Task:
The reply should hold every record, copied exactly, and none of the pictures.

Input for this task:
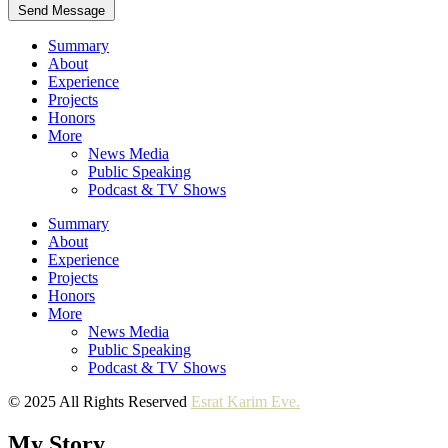
Send Message
Summary
About
Experience
Projects
Honors
More
News Media
Public Speaking
Podcast & TV Shows
Summary
About
Experience
Projects
Honors
More
News Media
Public Speaking
Podcast & TV Shows
© 2025 All Rights Reserved
Esrat Karim Eve.
My Story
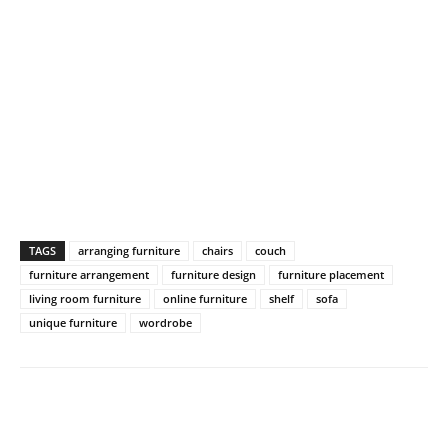
TAGS
arranging furniture
chairs
couch
furniture arrangement
furniture design
furniture placement
living room furniture
online furniture
shelf
sofa
unique furniture
wordrobe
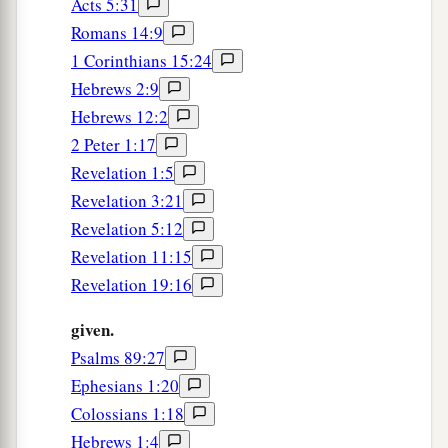
Acts 5:31
Epaphroditus Praised
Romans 14:9
25
Yet I considered it necessary to send to you
1 Corinthians 15:24
a
Epaphroditus, my brother, fellow worker, and
Hebrews 2:9
b
c
d
Hebrews 12:2
fellow soldier,
but your messenger and
the one
2 Peter 1:17
‡
who ministered to my need;
Revelation 1:5
a
26
since he was longing for you all, and was
Revelation 3:21
distressed because you had heard that he was
Revelation 5:12
‡
sick.
Revelation 11:15
Revelation 19:16
27
For indeed he was sick almost unto death; but
God had mercy on him, and not only on him but
given.
on me also, lest I should have sorrow upon
Psalms 89:27
sorrow.
Ephesians 1:20
28
Therefore I sent him the more eagerly, that
Colossians 1:18
when you see him again you may rejoice, and I
Hebrews 1:4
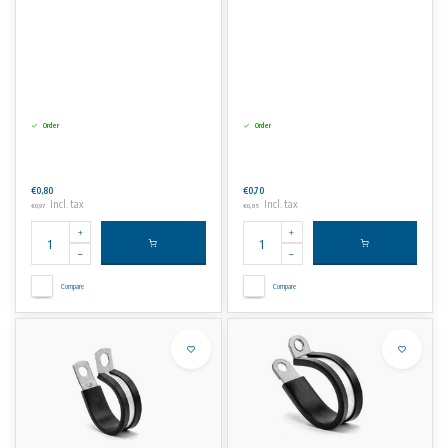
Order
Order
€0,80
€0,70
Incl. tax
Incl. tax
€0,97
€0,85
Compare
Compare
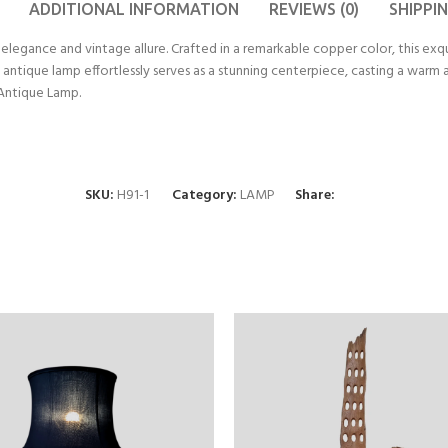
ADDITIONAL INFORMATION
REVIEWS (0)
SHIPPI
elegance and vintage allure. Crafted in a remarkable copper color, this exqu
his antique lamp effortlessly serves as a stunning centerpiece, casting a war
 Antique Lamp.
SKU:
H91-1
Category:
LAMP
Share:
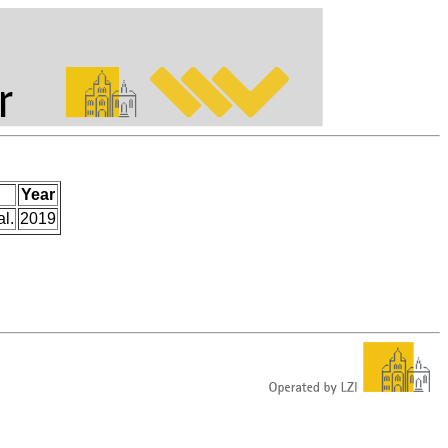
Year
l.
2019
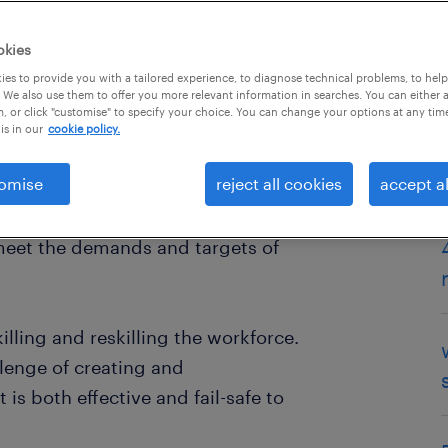
okies
es to provide you with a tailored experience, to diagnose technical problems, to hel
 We also use them to offer you more relevant information in searches. You can either 
, or click "customise" to specify your choice. You can change your options at any tim
is in our
cookie policy.
omise
reject all cookies
accept al
ne billion jobs - nearly a third of
 transformed by the next decade.
 meet the demands and targets of
illing and reskilling the workforce.
lenge of creating and
is both effective and fail-safe to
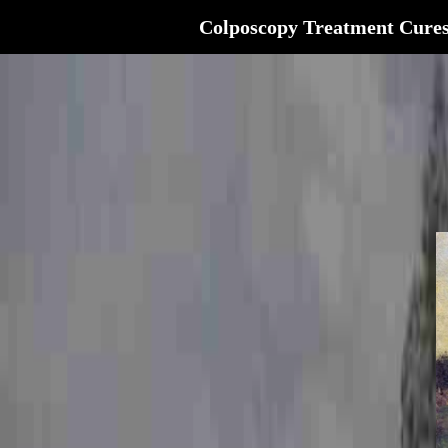
Colposcopy Treatment Cure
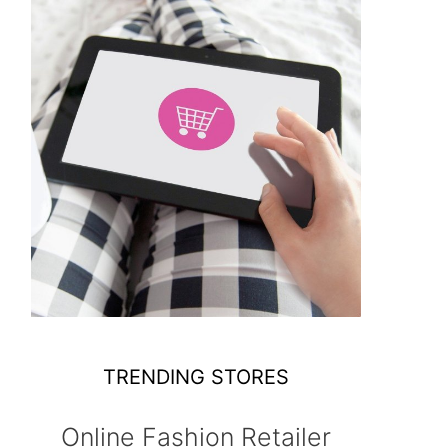
TRENDING STORES
Online Fashion Retailer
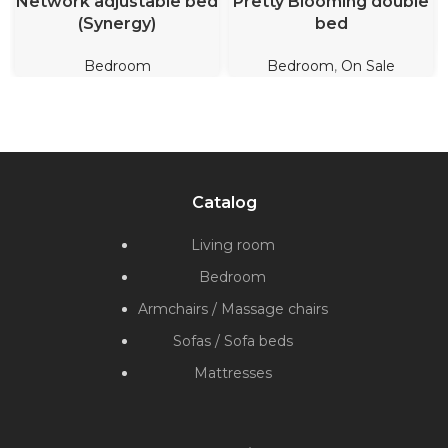
Network adjustable bed
Pretty Blooming double
(Synergy)
bed
Bedroom
Bedroom
,
On Sale
Catalog
Living room
Bedroom
Armchairs / Massage chairs
Sofas / Sofa beds
Mattresses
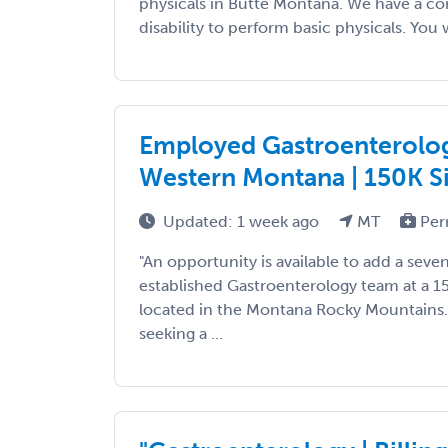
physicals in Butte Montana. We have a con
disability to perform basic physicals. You wi
Employed Gastroenterolog
Western Montana | 150K S
Updated: 1 week ago
MT
Per
"An opportunity is available to add a seve
established Gastroenterology team at a 1
located in the Montana Rocky Mountains. 
seeking a ...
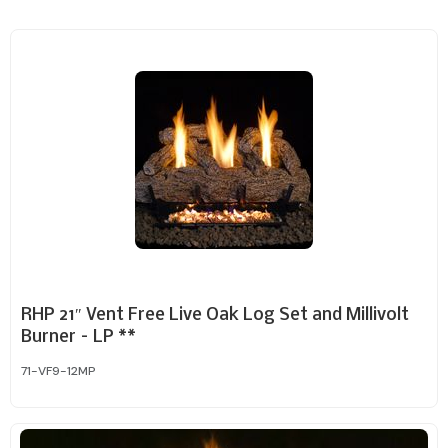
RHP 21″ Vent Free Live Oak Log Set and Millivolt
Burner – LP **
71-VF9-12MP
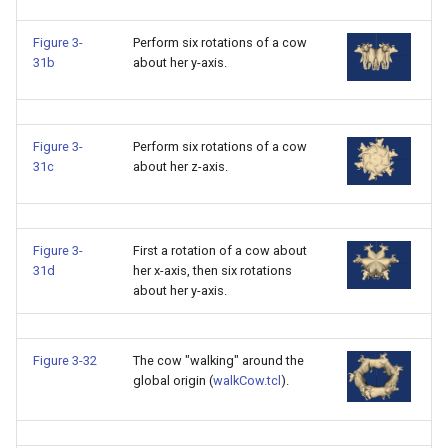
SourceObjectsDemo
WriteVTP
ImageSinusoidSource
LoopBooleanPolyDataFilte
TimerLog
HanoiIntermediate
Figure 3-
Perform six rotations of a cow
31b
about her y-axis.
SphereSource
WriteVTU
ImageSlice
MaskPoints
UnknownLengthArray
Hawaii
TessellatedBoxSource
WriteXMLLinearCells
ImageSliceMapper
MergePoints
Variant
HedgeHog
Figure 3-
Perform six rotations of a cow
31c
about her z-axis.
Tetrahedron
XMLPImageDataWriter
ImageSobel2D
MergeSelections
Vector
HideActor
TextActor
XMLPUnstructuredGridWrit
ImageStack
MeshQuality
VectorArrayKnownLength
HideAllActors
Figure 3-
First a rotation of a cow about
31d
her x-axis, then six rotations
Triangle
XMLStructuredGridWriter
ImageStencil
MiscCellData
VectorArrayUnknownLengt
IsosurfaceSampling
about her y-axis.
TriangleStrip
ImageText
MiscPointData
ViewportBorders
Kitchen
Figure 3-32
The cow "walking" around the
Vertex
ImageThreshold
MultiBlockMergeFilter
WindowModifiedEvent
KochSnowflake
global origin (
walkCow.tcl
).
ImageToPolyDataFilter
NullPoint
ZBuffer
LODProp3D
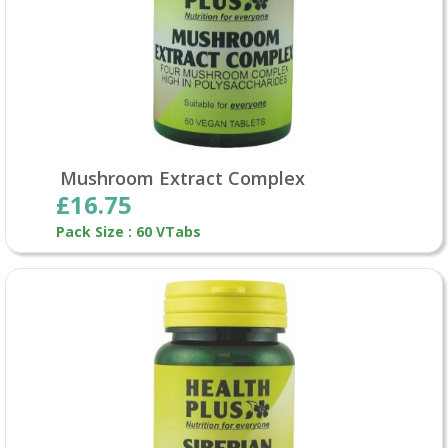
Mushroom Extract Complex
£16.75
Pack Size : 60 VTabs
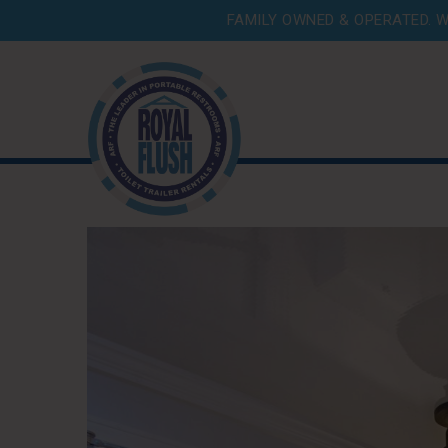
FAMILY OWNED & OPERATED. W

Response to the task:
Send Message
Summary
About
Experience
Projects
Honors
More
News Media
Public Speaking
Podcast & TV Shows
Summary
About
Experience
Projects
Honors
More
News Media
Public Speaking
Podcast & TV Shows
© 2025 All Rights Reserved
Esrat Karim Eve.
My Story
TAGS
arranging furniture
chairs
couch
furniture arrangement
furniture design
furniture placement
living room furniture
online furniture
shelf
sofa
unique furniture
wordrobe
Acts 5:31
Epaphroditus Praised
Romans 14:9
25
Yet I considered it necessary to send to you
1 Corinthians 15:24
a
Epaphroditus, my brother, fellow worker, and
Hebrews 2:9
b
c
d
Hebrews 12:2
fellow soldier,
but your messenger and
the one
2 Peter 1:17
‡
who ministered to my need;
Revelation 1:5
a
26
since he was longing for you all, and was
Revelation 3:21
distressed because you had heard that he was
Revelation 5:12
‡
sick.
Revelation 11:15
Revelation 19:16
27
For indeed he was sick almost unto death; but
God had mercy on him, and not only on him but
given.
on me also, lest I should have sorrow upon
Psalms 89:27
sorrow.
Ephesians 1:20
28
Therefore I sent him the more eagerly, that
Colossians 1:18
when you see him again you may rejoice, and I
Hebrews 1:4
Order
Order
€0,80
€0,70
Incl. tax
Incl. tax
€0,97
€0,85
Compare
Compare
ADDITIONAL INFORMATION
REVIEWS (0)
SHIPPI
elegance and vintage allure. Crafted in a remarkable copper color, this exqu
his antique lamp effortlessly serves as a stunning centerpiece, casting a war
 Antique Lamp.
SKU:
H91-1
Category:
LAMP
Share:
Year
l.
2019
okies
es to provide you with a tailored experience, to diagnose technical problems, to hel
 We also use them to offer you more relevant information in searches. You can either 
, or click "customise" to specify your choice. You can change your options at any tim
is in our
cookie policy.
omise
reject all cookies
accept al
ne billion jobs - nearly a third of
 transformed by the next decade.
 meet the demands and targets of
illing and reskilling the workforce.
lenge of creating and
is both effective and fail-safe to
Colposcopy Treatment Cure
TRENDING STORES
Online Fashion Retailer
Network adjustable bed
Pretty Blooming double
(Synergy)
bed
Bedroom
Bedroom
,
On Sale
Catalog
Living room
Bedroom
Armchairs / Massage chairs
Sofas / Sofa beds
Mattresses
physicals in Butte Montana. We have a con
disability to perform basic physicals. You wi
Employed Gastroenterolog
Western Montana | 150K S
Updated: 1 week ago
MT
Per
"An opportunity is available to add a seve
established Gastroenterology team at a 1
located in the Montana Rocky Mountains. 
seeking a ...
RHP 21″ Vent Free Live Oak Log Set and Millivolt
Burner – LP **
71-VF9-12MP
SourceObjectsDemo
WriteVTP
ImageSinusoidSource
LoopBooleanPolyDataFilte
TimerLog
HanoiIntermediate
Figure 3-
Perform six rotations of a cow
31b
about her y-axis.
SphereSource
WriteVTU
ImageSlice
MaskPoints
UnknownLengthArray
Hawaii
TessellatedBoxSource
WriteXMLLinearCells
ImageSliceMapper
MergePoints
Variant
HedgeHog
Figure 3-
Perform six rotations of a cow
31c
about her z-axis.
Tetrahedron
XMLPImageDataWriter
ImageSobel2D
MergeSelections
Vector
HideActor
TextActor
XMLPUnstructuredGridWrit
ImageStack
MeshQuality
VectorArrayKnownLength
HideAllActors
Figure 3-
First a rotation of a cow about
31d
her x-axis, then six rotations
Triangle
XMLStructuredGridWriter
ImageStencil
MiscCellData
VectorArrayUnknownLengt
IsosurfaceSampling
about her y-axis.
TriangleStrip
ImageText
MiscPointData
ViewportBorders
Kitchen
Figure 3-32
The cow "walking" around the
Vertex
ImageThreshold
MultiBlockMergeFilter
WindowModifiedEvent
KochSnowflake
global origin (
walkCow.tcl
).
ImageToPolyDataFilter
NullPoint
ZBuffer
LODProp3D
Mushroom Extract Complex
£16.75
Pack Size : 60 VTabs
FAMILY OWNED & OPERATED. W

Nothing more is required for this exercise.